You shove your shoulder into my door at 3 AM. I wake up, bleary-eyed, just as you grab my shirt.
"Where's the journal for 21 March?" you cry, shaking me.
It was Human Rights Day, so we didn't attend school. I'm tired of this scene.
So it's intensely weird coming back to school from a public holiday when there's only four more instructional days before the term break. I was told that I could probably teach during this time, but it's... such a weird, short time that I really doubt I'll be able to get into any class in a teaching capacity. Oh well. Always next term.
The first period of the day was Enrichment, which... I'm not entirely sure about yet. I think it's a set-aside time for other school activities that don't fit into the schedule and are only necessary once or twice? Either way, I went to watch the spirit team practice some cheers today.

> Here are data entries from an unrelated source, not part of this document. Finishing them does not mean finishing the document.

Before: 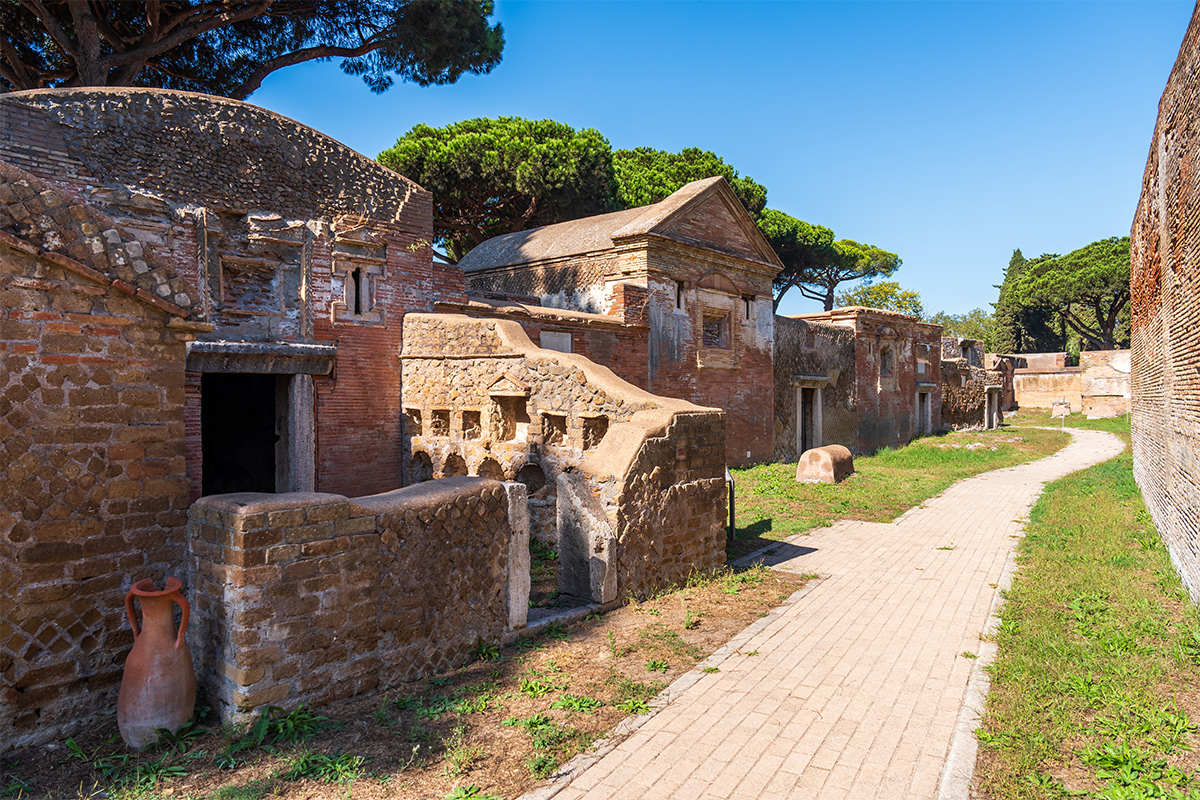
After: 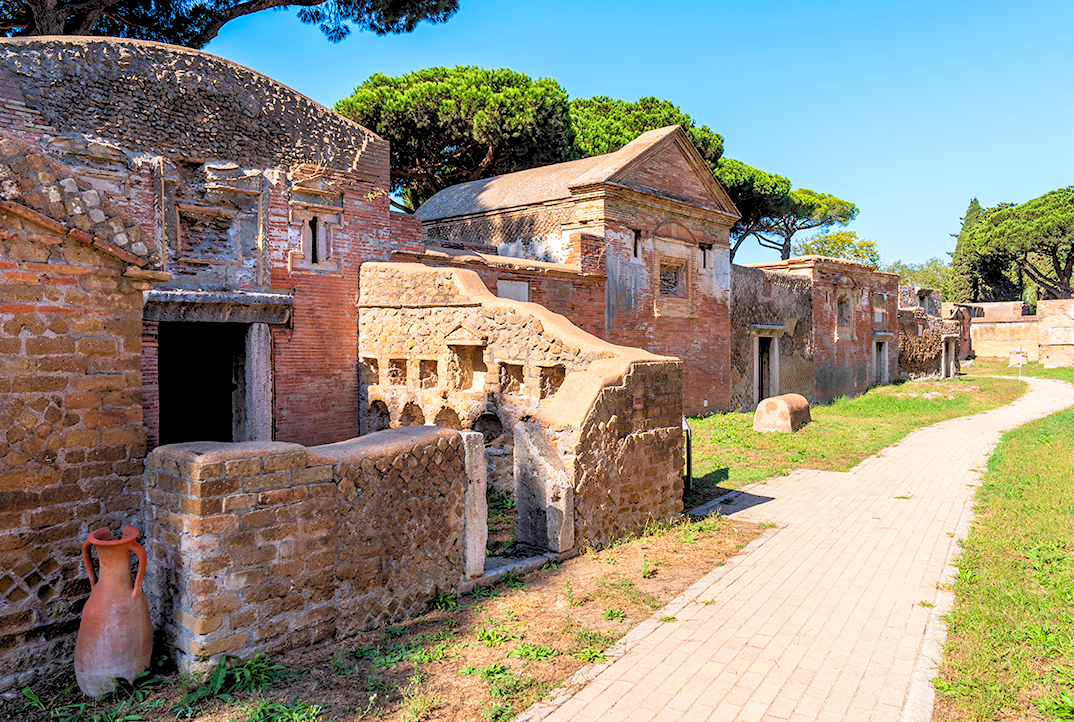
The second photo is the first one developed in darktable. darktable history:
exposure: black level correction 0.001, compensate highlight preservation false
crop: left 3.589%, top 6.419%, right 6.836%, bottom 3.274%
levels: levels [0.093, 0.434, 0.988]
tone equalizer: -8 EV 0.033 EV
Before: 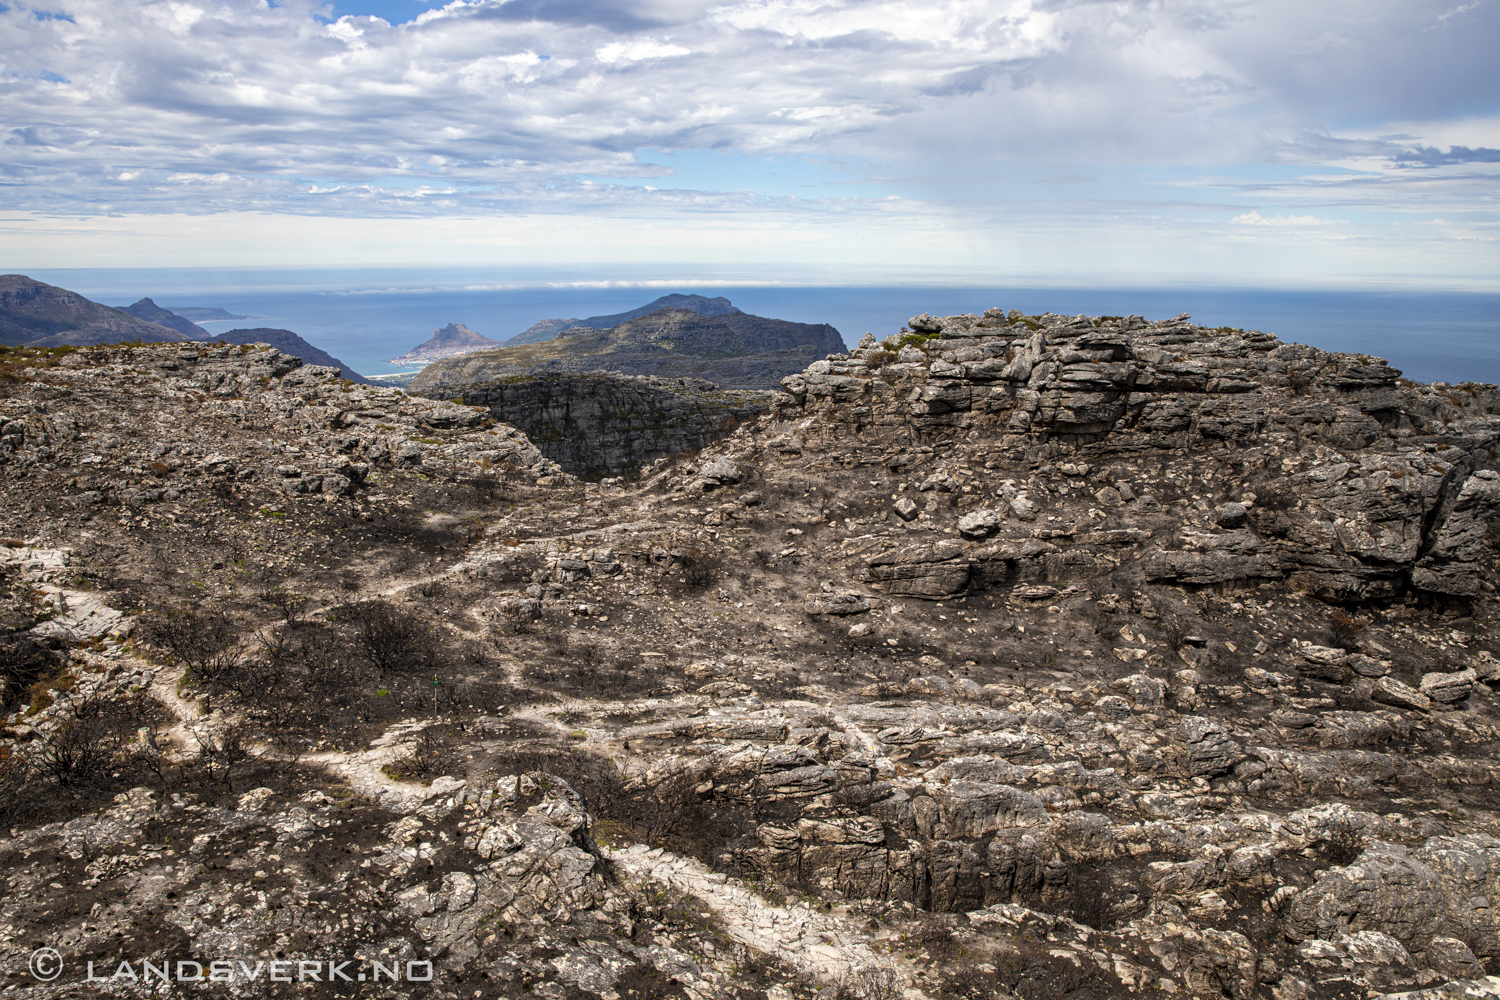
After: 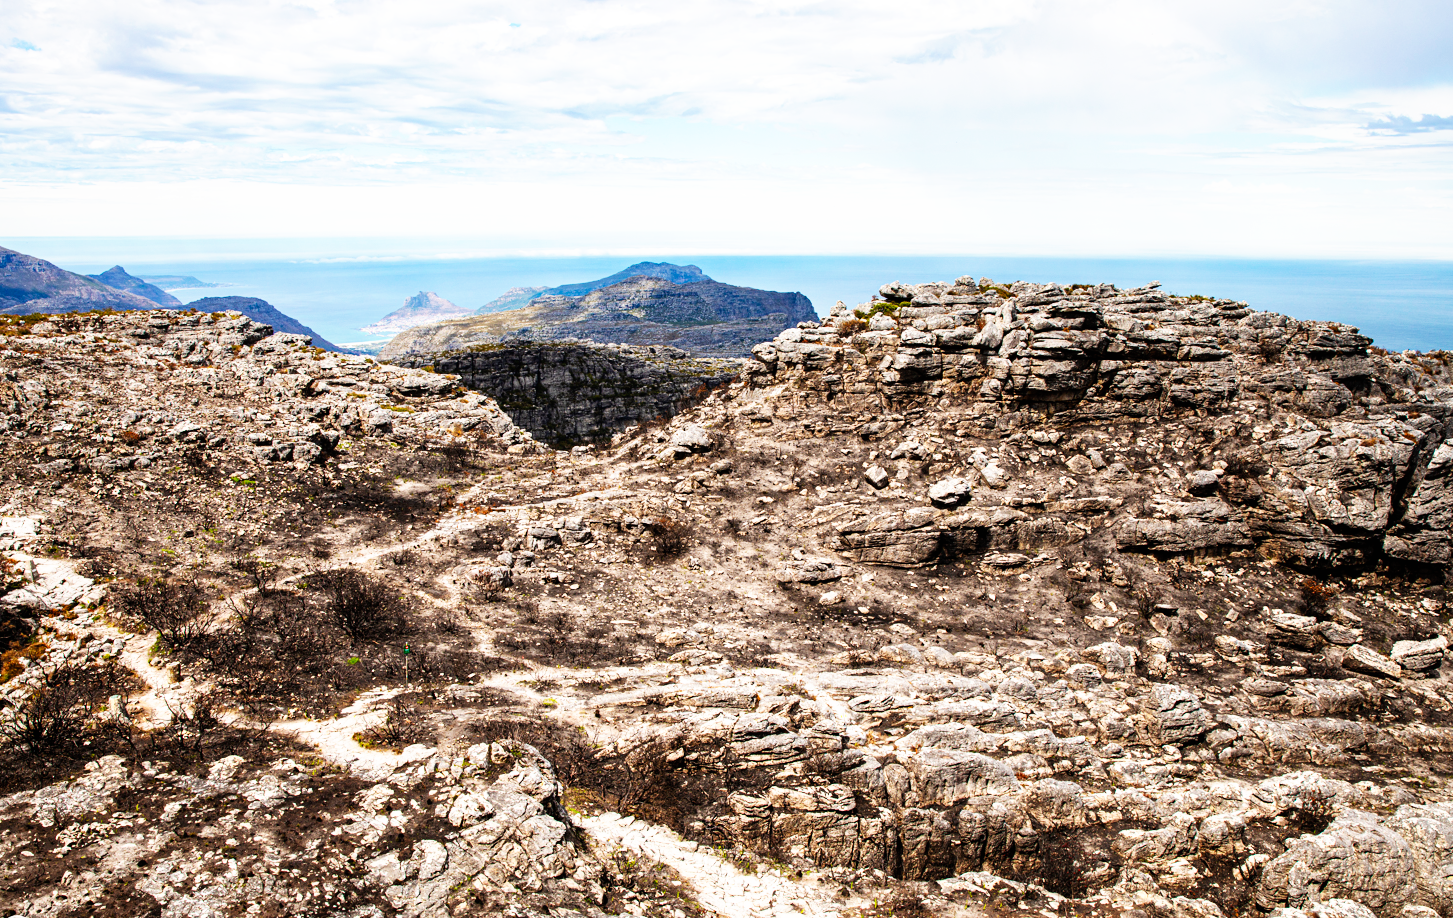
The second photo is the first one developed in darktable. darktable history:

They're called something different when the school staff speaks about them--the real name is in Afrikaans, and I can't pronounce it--but it's like being transported back in time to 1950. All the cheers are traditional and fairly classic. The other student teachers and I watched some 200 students rehearse for stand calls that they'll bring out at sports matches.
The first period of the day after that was with another lower-grade class, either Grade 9 or Grade 8, and they were doing general housekeeping work. Not a lot to be said about it. Not much interesting for the next class, either. Term-end classes wind up being a lot of "file this away in your brown folder" (which is something I need to talk about later) and "let's discuss the marks you got this term" and so on. Which is understandable.
My fourth period class, though. This class was memorable. Again, I attended class with a favorite teacher of mine, and she was working with a tracked group of underachieving learners. Remember how I said there are ability-tracked classes? These are the stragglers.
She made a point to tell students when they improved their grades from previous years, from previous terms. She wouldn't let students say, even jokingly, that they were stupid. Being teens, they turned their faces away from that sort of talk, but it evidently left a mark. One student improved her grade by 10% over the term previous.
What I really liked was that this teacher didn't resort to the glowing motivational-speaker tone. She made it really normal. You're intelligent, don't call yourself stupid, let's move on. It was an essential, yet an unadorned, part of her class culture. I want to be like that someday.
Anyway. Last period of the day was the same class that I saw this time Tuesday, except now Dr. Singh was sitting in the back of the room judging me. We didn't get through everything that I wanted to in the lesson (I planned to finish chapters 14-16 and their questions, but we only got through chapter 15 and no questions aside from the ones I had asked while reading), but he seemed impressed anyway. I got some good evaluation marks and found areas for improvement. Thank god the kids behaved.
And now on to Footloose. The show continues to be brilliant and near sold-out every night, but you can start to see how tired the cast is. We're all tired for good reason. It's been a great run, but I'm very ready to take a nap.
All in all, I'd say the Thursday show was our weakest so far--not that it was bad. It was safe, but not energetic. Though I did get some nice videos of the pit orchestra playing before the show. Be sure to upload those later.
Final note: I'm feeling much less sick. I can now attend classes without taking a roll of toilet paper.